= Anthora =

Coffee cup design

The Anthora is a design for a disposable paper cup for coffee. The design is known for its association with New York City.

==History==
The cup was originally designed by Leslie Buck of the Sherri Cup Company in 1963, to appeal to Greek-owned coffee shops in New York City, and was later much copied by other companies. Sherri was later acquired by the Solo Cup Company, which in turn was acquired by Dart Container in 2012. The name is said to come from Buck's Eastern European-accented pronunciation of the word amphora.

Sales of the cup reached 500 million in 1994, and fell to about 200 million cups annually by 2005. One New York Times writer in 1995 called the Anthora "perhaps the most successful cup in history". Solo halted production in 2006, but continued to license the design. By 2007, it was mentioned in passing in a New York Times television review as "one of those endangered artifacts". Production restarted in 2015.

Buck never received royalties from his design, but as a salesman he was well-remunerated for the product's success. When he retired from Sherri Cup Company in 1992, he was presented with 10,000 Anthoras printed with a testimonial inscription. After Buck's death in 2010, a New York Times writer described the motto on the cup as having "welcome intimations of tenderness, succor, and humility".

== Design ==
The original Anthora depicts an image of an Ancient Greek amphora, a Greek key design on the top and bottom rim, and the words "WΣ ARΣ HAPPY TO SΣRVΣ YOU" in angular script intended to evoke ancient Greek epigraphy and using Σ to represent the letter E. There are three steaming cups of coffee below the slogan. The blue and white colors were inspired by the flag of Greece. The original capacity was 10 USfloz; 8 ounce versions are also made.

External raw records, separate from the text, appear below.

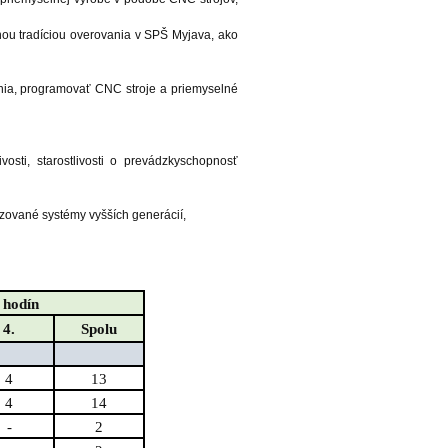
nou tradíciou overovania v SPŠ Myjava, ako
nia, programovať CNC stroje a priemyselné
vosti, starostlivosti o prevádzkyschopnosť
izované systémy vyšších generácií,
 hodín
4.
Spolu
4
13
4
14
-
2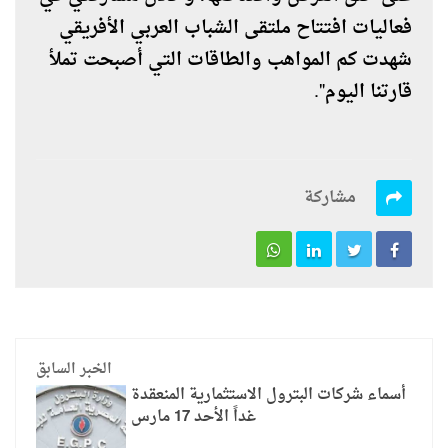
فعاليات افتتاح ملتقى الشباب العربي الأفريقي
شهدت كم المواهب والطاقات التي أصبحت تملأ
قارتنا اليوم".
مشاركة
الخبر السابق
أسماء شركات البترول الاستثمارية المنعقدة
غداً الأحد 17 مارس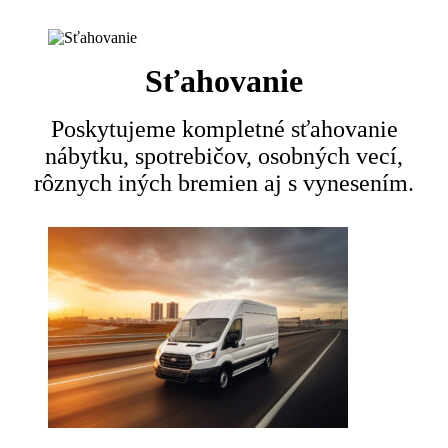
Sťahovanie
Poskytujeme kompletné sťahovanie
nábytku, spotrebičov, osobných vecí,
rôznych iných bremien aj s vynesením.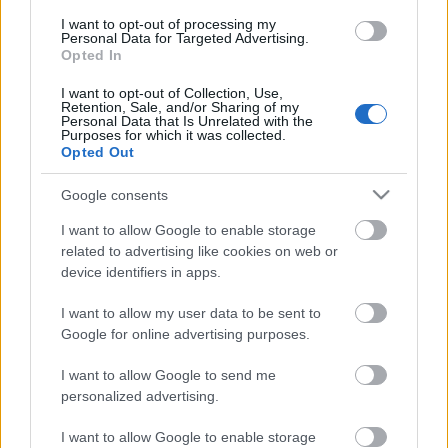
I want to opt-out of processing my
Personal Data for Targeted Advertising.
Opted In
I want to opt-out of Collection, Use,
Retention, Sale, and/or Sharing of my
Personal Data that Is Unrelated with the
Purposes for which it was collected.
Opted Out
Google consents
I want to allow Google to enable storage
related to advertising like cookies on web or
device identifiers in apps.
I want to allow my user data to be sent to
CSEHOV – KISS CSABA: DE MI LETT A NŐVEL?
Google for online advertising purposes.
férfimese
I want to allow Google to send me
Jura:
Dávid Péter
personalized advertising.
Gyabkin:
Moşu Norbert-László
Aljosa:
Faragó Zénó
I want to allow Google to enable storage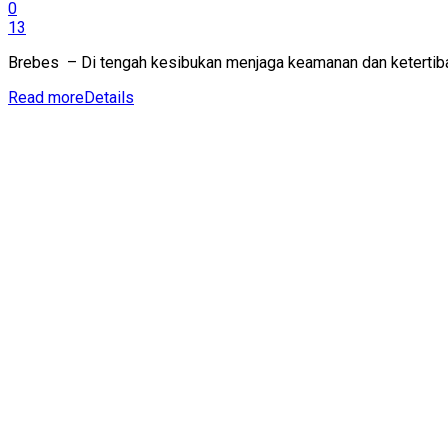
0
13
Brebes – Di tengah kesibukan menjaga keamanan dan ketertiba
Read more
Details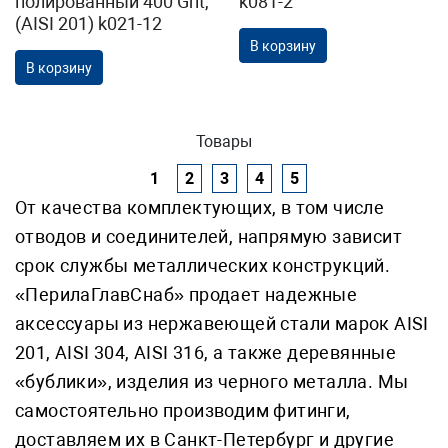
полированный 400 Grit,
k081-2
(AISI 201) k021-12
В корзину
В корзину
Товары
1
2
3
4
5
От качества комплектующих, в том числе
отводов и соединителей, напрямую зависит
срок службы металлических конструкций.
«ПерилаГлавСнаб» продает надежные
аксессуары из нержавеющей стали марок AISI
201, AISI 304, AISI 316, а также деревянные
«бублики», изделия из черного металла. Мы
самостоятельно производим фитинги,
доставляем их в Санкт-Петербург и другие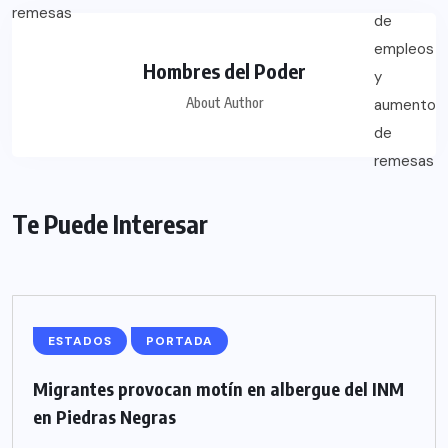
Hombres del Poder
About Author
Te Puede Interesar
ESTADOS
PORTADA
Migrantes provocan motín en albergue del INM
en Piedras Negras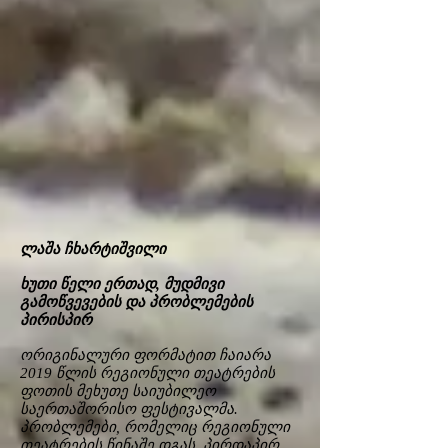
ლაშა ჩხარტიშვილი
ხუთი წელი ერთად, მუდმივი
გამოწვევების და პრობლემების
პირისპირ
ორიგინალური ფორმატით ჩაიარა
2019 წლის რეგიონული თეატრების
ფოთის მეხუთე საიუბილეო
საერთაშორისო ფესტივალმა.
პრობლემები, რომელიც რეგიონული
თეატრების წინაშე დგას, პირდაპირ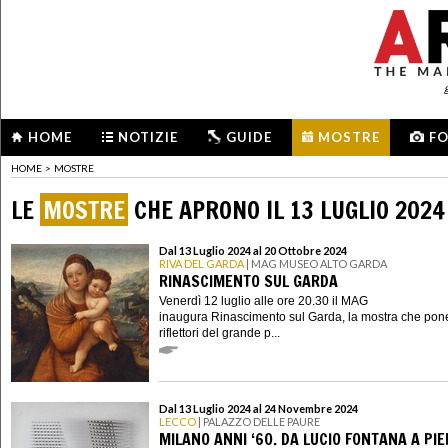
HOME
NOTIZIE
GUIDE
MOSTRE
F
HOME
>
MOSTRE
LE
MOSTRE
CHE APRONO IL 13 LUGLIO 2024
Dal 13 Luglio 2024 al 20 Ottobre 2024
RIVA DEL GARDA
| MAG MUSEO ALTO GARDA
RINASCIMENTO SUL GARDA
Venerdì 12 luglio alle ore 20.30 il MAG
inaugura Rinascimento sul Garda, la mostra che pone
riflettori del grande p...
Dal 13 Luglio 2024 al 24 Novembre 2024
LECCO
| PALAZZO DELLE PAURE
MILANO ANNI ‘60. DA LUCIO FONTANA A PI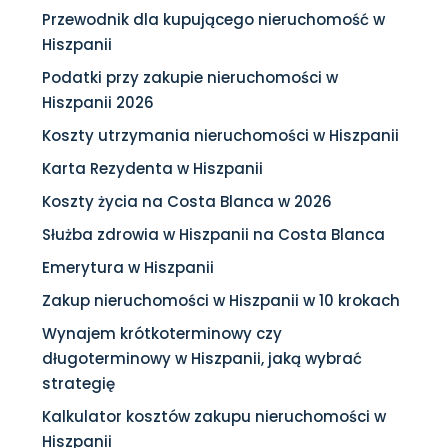
Przewodnik dla kupującego nieruchomość w
Hiszpanii
Podatki przy zakupie nieruchomości w
Hiszpanii 2026
Koszty utrzymania nieruchomości w Hiszpanii
Karta Rezydenta w Hiszpanii
Koszty życia na Costa Blanca w 2026
Służba zdrowia w Hiszpanii na Costa Blanca
Emerytura w Hiszpanii
Zakup nieruchomości w Hiszpanii w 10 krokach
Wynajem krótkoterminowy czy
długoterminowy w Hiszpanii, jaką wybrać
strategię
Kalkulator kosztów zakupu nieruchomości w
Hiszpanii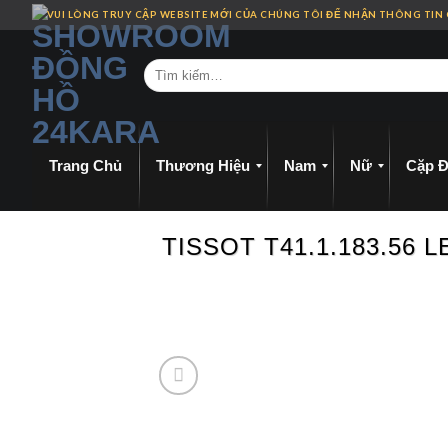
Skip
VUI LÒNG TRUY CẬP WEBSITE MỚI CỦA CHÚNG TÔI ĐỂ NHẬN THÔNG TIN
to
content
Trang Chủ
Thương Hiệu
Nam
Nữ
Cặp Đ
TISSOT T41.1.183.56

There are also variant knock-offs; a popular one produced by Premier Cup portrays a discus-thrower; others depict the Parthenon, a harpist, and so on, and have variant slogans such as "We Are Pleased To Serve You".

== Culture ==

Front and side view of ceramic Anthora cup, showing the skeuomorphic seam and rounded lip

The Anthora has been displayed in the Design Department of the Museum of Modern Art, in an exhibition at the Clark Art Institute on "The Persistence of Classicism", and in an article on "A History of New York in 50 Objects". It has been featured in various movies and television, where it is used to "evoke Gotham at a glance".

In 2003, Graham Hill of the design group ExceptionLab designed a ceramic replica reproducing the construction of the paper cup as a skeuomorph, converting it from disposable to permanent; it is sold at the Museum of Modern Art shop.

In 2004, NBC commissioned a special edition of the Anthora for the 2004 Summer Olympics, including its peacock logo and the Olympic rings.